• _Records provided_
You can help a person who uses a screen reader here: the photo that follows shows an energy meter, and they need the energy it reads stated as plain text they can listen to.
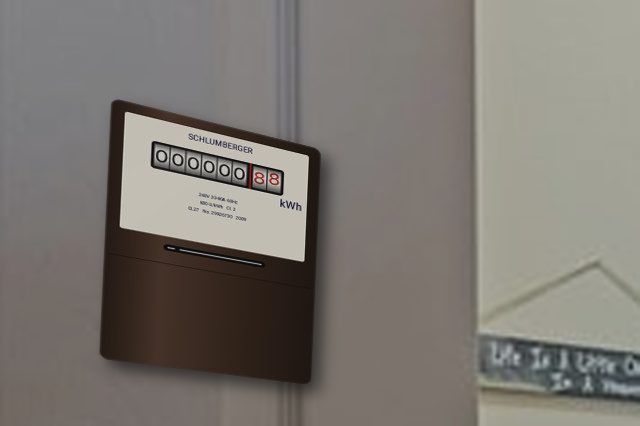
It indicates 0.88 kWh
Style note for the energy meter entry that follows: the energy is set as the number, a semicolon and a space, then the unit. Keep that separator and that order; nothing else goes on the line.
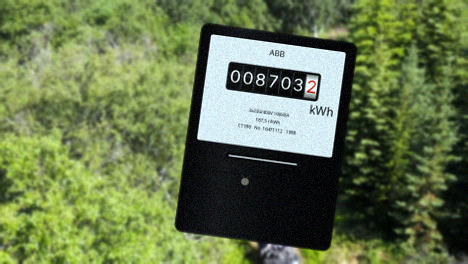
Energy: 8703.2; kWh
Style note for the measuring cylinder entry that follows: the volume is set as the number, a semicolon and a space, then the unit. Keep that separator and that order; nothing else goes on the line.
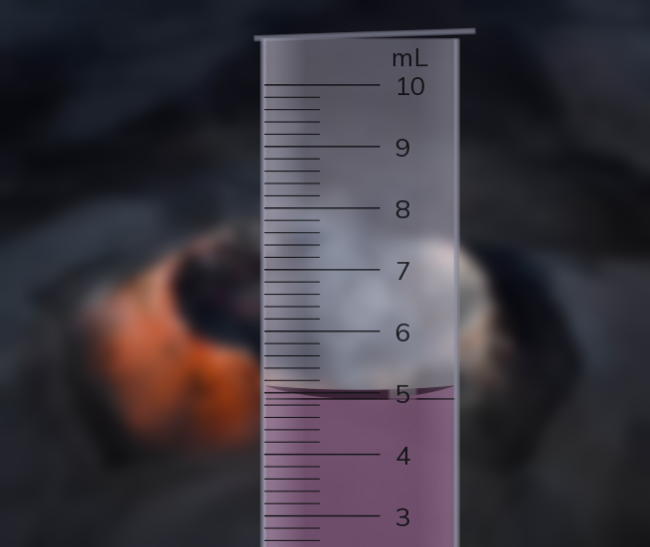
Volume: 4.9; mL
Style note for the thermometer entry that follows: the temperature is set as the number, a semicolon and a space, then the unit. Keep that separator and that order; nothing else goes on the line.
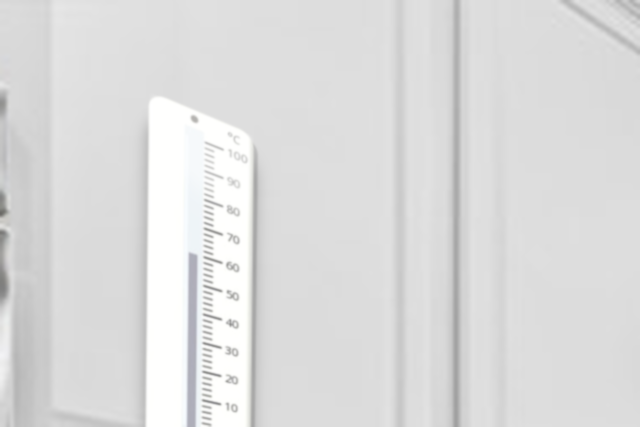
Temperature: 60; °C
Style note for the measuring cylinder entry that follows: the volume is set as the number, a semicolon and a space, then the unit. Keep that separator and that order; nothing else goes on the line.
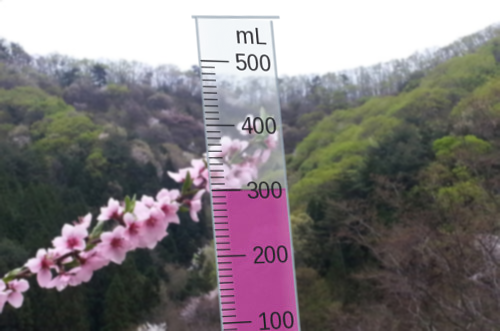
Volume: 300; mL
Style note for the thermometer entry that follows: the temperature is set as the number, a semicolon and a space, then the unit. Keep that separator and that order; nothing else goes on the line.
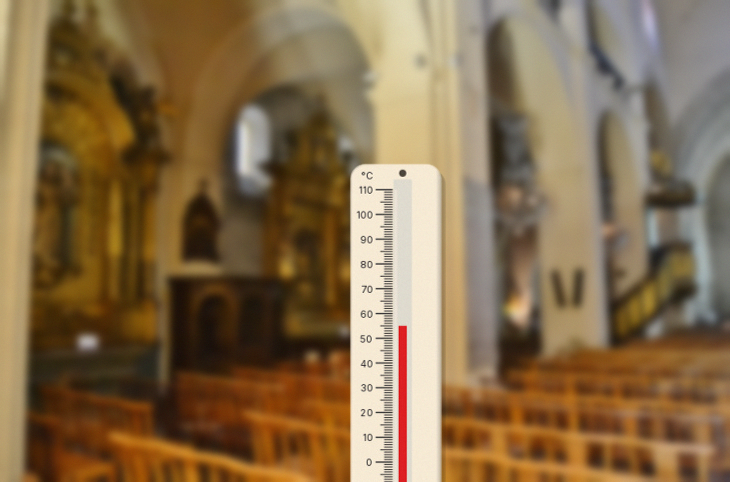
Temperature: 55; °C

• _Your instructions_
Transcribe all of the data above verbatim, line for line, and leave out the pictures.

• _Answer area_
You can help a person who uses a screen reader here: the photo that follows shows an energy meter, and they need the energy it reads stated as plain text they can listen to.
It indicates 0.88 kWh
Style note for the energy meter entry that follows: the energy is set as the number, a semicolon and a space, then the unit. Keep that separator and that order; nothing else goes on the line.
Energy: 8703.2; kWh
Style note for the measuring cylinder entry that follows: the volume is set as the number, a semicolon and a space, then the unit. Keep that separator and that order; nothing else goes on the line.
Volume: 4.9; mL
Style note for the thermometer entry that follows: the temperature is set as the number, a semicolon and a space, then the unit. Keep that separator and that order; nothing else goes on the line.
Temperature: 60; °C
Style note for the measuring cylinder entry that follows: the volume is set as the number, a semicolon and a space, then the unit. Keep that separator and that order; nothing else goes on the line.
Volume: 300; mL
Style note for the thermometer entry that follows: the temperature is set as the number, a semicolon and a space, then the unit. Keep that separator and that order; nothing else goes on the line.
Temperature: 55; °C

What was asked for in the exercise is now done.